‘Thou shalt not lie’

For as much as they discuss the Ten Commandments, you might think that social conservatives would endorse legislation that made schools tell the truth. Nope. They are organizing in opposition, and frantically so.

California SB-48, The Fair, Accurate, Inclusive and Respectful (FAIR) Education Act, requires that schools include the contributions of LGBT Americans in social science classes. Led by state Sen. Mark Leno, and co-authored by our own Assemblywoman Toni Atkins and state Sen. Christine Kehoe (among others), it was signed into law by Gov. Brown on July 14. Before the ink was dry, right wing forces started the ball rolling for a ballot proposition to overturn it.

Here we go again.

The bill doesn’t lay out any specific curricula, time quotas or viewpoints. It simply requires that everyone’s contributions be mentioned without discrimination, and that text books and school materials be similarly inclusive and non-discriminatory. The FAIR Education Act is NOT specific to LGBT contributions but rather includes “men and women, Native Americans, African Americans, Mexican Americans, Asian Americans, Pacific Islanders, European Americans, lesbian, gay, bisexual and transgender Americans, persons with disabilities and members of other ethnic and cultural groups” and “the entrepreneur and labor”.

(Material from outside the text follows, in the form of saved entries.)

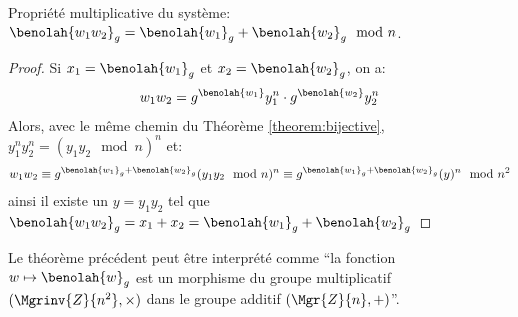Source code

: 	\begin{property}{Propriété multiplicative du système: $\benolah{w_1w_2}_g = \benolah{w_1}_g+\benolah{w_2}_g\mod{n}$.}
		\label{prop:mult}
		\begin{proof}
			Si $x_1 = \benolah{w_1}_g$ et  $x_2 = \benolah{w_2}_g$, on a:
			\begin{align*}
				w_1w_2 = g^{\benolah{w_1}}y_1^n \cdot g^{\benolah{w_2}}y_2^n 
			\end{align*}
			Alors, avec le même chemin du Théorème \ref{theorem:bijective}, $y_1^ny_2^n =(y_1y_2\mod{n})^n$ et:
			\begin{align*}
				w_1w_2 \equiv g^{\benolah{w_1}_g+\benolah{w_2}_g}(y_1y_2\mod{n})^n \equiv g^{\benolah{w_1}_g+\benolah{w_2}_g}(y)^n \mod{n^2}
			\end{align*}
			ainsi il existe un $y = y_1y_2$ tel que $\benolah{w_1w_2}_g = x_1+x_2 = \benolah{w_1}_g + \benolah{w_2}_g$
		\end{proof}
	\end{property}

	\begin{remark}
		Le théorème précédent peut être interprété comme ``la fonction $w \mapsto \benolah{w}_g$ est 
		un morphisme du groupe multiplicatif $(\Mgrinv{Z}{n^2},\times)$ dans le groupe additif $(\Mgr{Z}{n},+)$''. 
	\end{remark}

It would be impossible to teach anything resembling an accurate version of recent California history without mentioning these communities and groups. Should students learn about the California Assembly without mentioning Latino and gay Speaker John Perez or lesbian Majority Whip Toni Atkins? How do you mention Prop 8, the most expensive social issue initiative ever fought in the United States, without mentioning the LGBT community? Isn’t it possible that on Cesar Chavez Day, pupils might ask who he was? Did Californians participate in the repeal of Don’t Ask Don’t Tell? Don’t ask.

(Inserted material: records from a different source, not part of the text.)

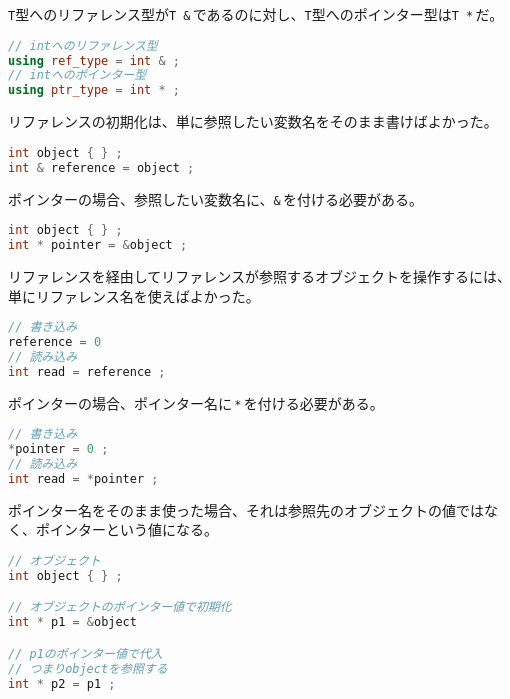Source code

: \texttt{T}型へのリファレンス型が\texttt{T \&}\,であるのに対し、\texttt{T}型へのポインター型は\texttt{T *}\,だ。

\ifTombow\pagebreak\fi
\begin{lstlisting}[language={C++}]
// intへのリファレンス型
using ref_type = int & ;
// intへのポインター型
using ptr_type = int * ;
\end{lstlisting}

リファレンスの初期化は、単に参照したい変数名をそのまま書けばよかった。

\begin{lstlisting}[language={C++}]
int object { } ;
int & reference = object ;
\end{lstlisting}

ポインターの場合、参照したい変数名に、\texttt{\&}\,を付ける必要がある。

\begin{lstlisting}[language={C++}]
int object { } ;
int * pointer = &object ;
\end{lstlisting}

リファレンスを経由してリファレンスが参照するオブジェクトを操作するには、単にリファレンス名を使えばよかった。

\begin{lstlisting}[language={C++}]
// 書き込み
reference = 0
// 読み込み
int read = reference ;  
\end{lstlisting}

ポインターの場合、ポインター名に\,\texttt{*}\,を付ける必要がある。

\begin{lstlisting}[language={C++}]
// 書き込み
*pointer = 0 ;
// 読み込み
int read = *pointer ;
\end{lstlisting}

ポインター名をそのまま使った場合、それは参照先のオブジェクトの値ではなく、ポインターという値になる。

\begin{lstlisting}[language={C++}]
// オブジェクト
int object { } ;

// オブジェクトのポインター値で初期化
int * p1 = &object

// p1のポインター値で代入
// つまりobjectを参照する
int * p2 = p1 ;
\end{lstlisting}

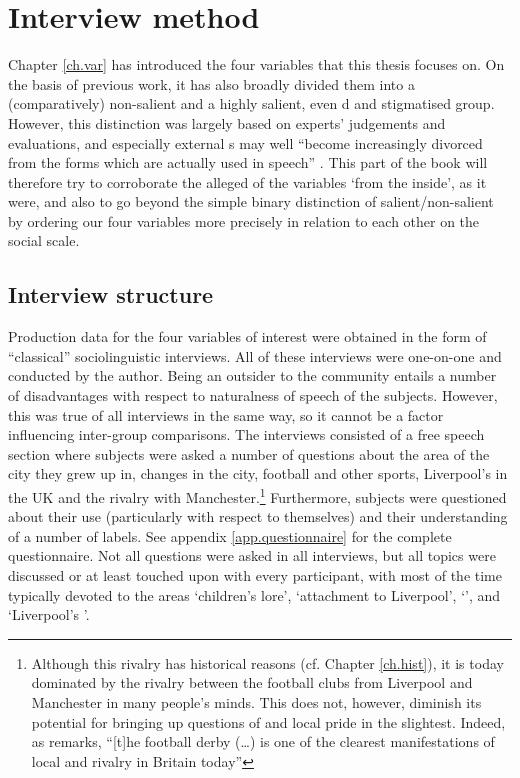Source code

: \chapter{Interview method}\label{ch.prod_method}

Chapter \ref{ch.var} has introduced the four variables that this thesis focuses on.
On the basis of previous work, it has also broadly divided them into a (comparatively) non-salient and a highly salient, even d and stigmatised group.
However, this distinction was largely based on experts' judgements and evaluations, and especially external s may well ``become increasingly divorced from the forms which are actually used in speech'' \parencite[180]{labov1972}.
This part of the book will therefore try to corroborate the alleged  of the variables `from the inside', as it were, and also to go beyond the simple binary distinction of salient/non-salient by ordering our four variables more precisely in relation to each other on the social  scale.

	\section{Interview structure}\label{sec.prod_method.interview}
	
Production data for the four variables of interest were obtained in the form of ``classical'' sociolinguistic interviews.
All of these interviews were one-on-one and conducted by the author.
Being an outsider to the community entails a number of disadvantages with respect to naturalness of speech of the subjects.
However, this was true of all interviews in the same way, so it cannot be a factor influencing inter-group comparisons.
The interviews consisted of a free speech section where subjects were asked a number of questions about the area of the city they grew up in, changes in the city, football and other sports, Liverpool's  in the UK and the rivalry with Manchester.\footnote{Although this rivalry has historical reasons (cf. Chapter \ref{ch.hist}), it is today dominated by the rivalry between the football clubs from Liverpool and Manchester in many people's minds. This does not, however, diminish its potential for bringing up questions of  and local pride in the slightest. Indeed, as \textcite[97]{beal2010} remarks, ``[t]he football derby (\dots) is one of the clearest manifestations of local  and rivalry in Britain today''}
Furthermore, subjects were questioned about their use (particularly with respect to themselves) and their understanding of a number of  labels.
See appendix \ref{app.questionnaire} for the complete questionnaire.
Not all questions were asked in all interviews, but all topics were discussed or at least touched upon with every participant, with most of the time typically devoted to the areas `children's lore', `attachment to Liverpool', `', and `Liverpool's '.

In short, opposition to the FAIR Education Act is pretty much support for lying to children, or at least keeping them in an alternate reality. It shouldn’t come as a surprise, as these are by and large the same folks who believe intelligent design should be taught in science class. If you can make up science, why not history? With the Human Rights Campaign so successfully co-opting the equal sign, they may have to take on mathematics next.

“We want to lie to kids” must not have passed the focus groups, so they have other messaging. Given the current budget deficit, California can’t afford new textbooks. (Though they don’t have to be bought until 2015.) Allegedly, the FAIR Education Act would prevent an honest discussion of the radical Islamic terrorists behind 9/11, or how German nationalism led to the rise of the Nazi Party and the holocaust. (I doubt this was Sen. Leno’s intent, as he is Jewish.) And, as usual, the dizzying but sadly effective assertion that by legislating inclusion we are unfairly singling out intolerant people.

Jumping the shark with a Hitler allusion right out of the gate should be a bad sign for the repeal campaign. Unfortunately, with paid signature gatherers, the ballot initiative is perhaps only a few months and a few million dollars away, so we better get our own messaging in order. Given the breadth of the law, we need to resist the urge to make the FAIR Education Act about a specific community, even our own. Should children learn about Harvey Milk? Of course. Just as they should learn about Cesar Chavez, Arnold Schwarzenegger, Willie Brown, Fiona Ma and more. But we would be wrong to campaign on the achievers, or the achievements.

It’s should be about the children of California. All of them. It’s a little bit about the inspiration and confidence a child gains knowing that someone like him or her achieved great things. But it’s mostly about the fact that we owe them an accurate and honest portrayal of history. Those who do not study history are doomed to repeat it; those who are lied to about history probably do even worse.